[EXTRACT PROVIDED Boundary: Start]
MK: You know what I’m into? Plays of Gods and Men. Do people ever do productions of that? I always wanted to see one. Oh, on a tangent—a few months ago I reviewed Shadows of the New Sun, a collection of short stories in homage of Gene Wolfe, and I was thinking that what I would have tried to write was a the actual text of Doctor Talos’ metatextual Eschatology and Genesis from The Book of the New Sun. Except, that is sort of what Plays of Gods and Men is actually like? Or it is like, an H.P. Lovecraft story, except the first half of it is like a Robert E. Howard story? Actually, that is it, on the nose; the epic history of wonder and dark magic in a forgotten prehistoric kingdom sets the stage for the unknown horrors that a bunch of gobsmacked Europeans get themselves into by meddling with things humankind was not meant to know. And it is gorgeous; just look at how it starts:

Time: About the time of the decadence in Babylon.

Scene: The jungle city of Thek in the reign of King Karnos.

Tharmia: You know that my lineage is almost divine.

Arolind: My father’s sword was so terrible that he had to hide it with a cloak.

Tharmia: He probably did that because there were no jewels in the scabbard.

Arolind: There were emeralds in it that outstared the sea.
[EXTRACT PROVIDED Boundary: End]
[PROVIDED INFORMATION Boundary: Start]
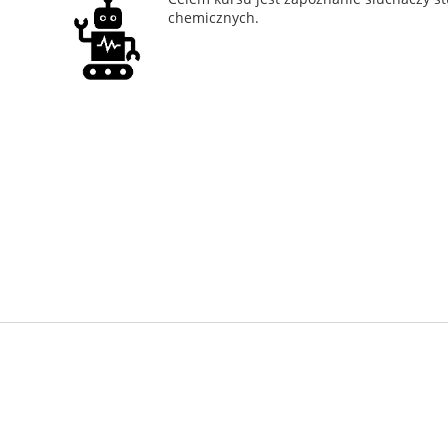
chemicznych.
Projekt koordynowany przez: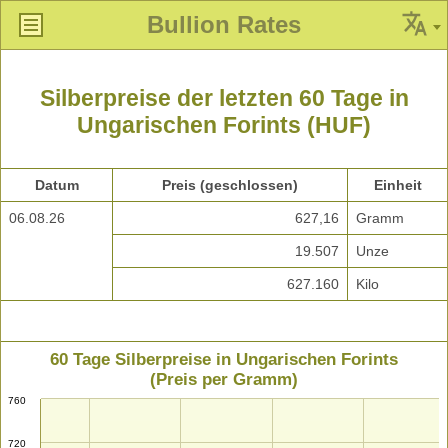
Bullion Rates
Silberpreise der letzten 60 Tage in
Ungarischen Forints (HUF)
Datum
Preis (geschlossen)
Einheit
06.08.26
627,16
Gramm
19.507
Unze
627.160
Kilo
60 Tage Silberpreise in Ungarischen Forints
(Preis per Gramm)
760
720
[PROVIDED INFORMATION Boundary: End]
• _THE TASK_
According to the excerpt, in what setting does the opening scene of Plays of Gods and Men take place? The rows have nothing to do with the excerpt.

• _RESULT_
The jungle city of Thek in the reign of King Karnos.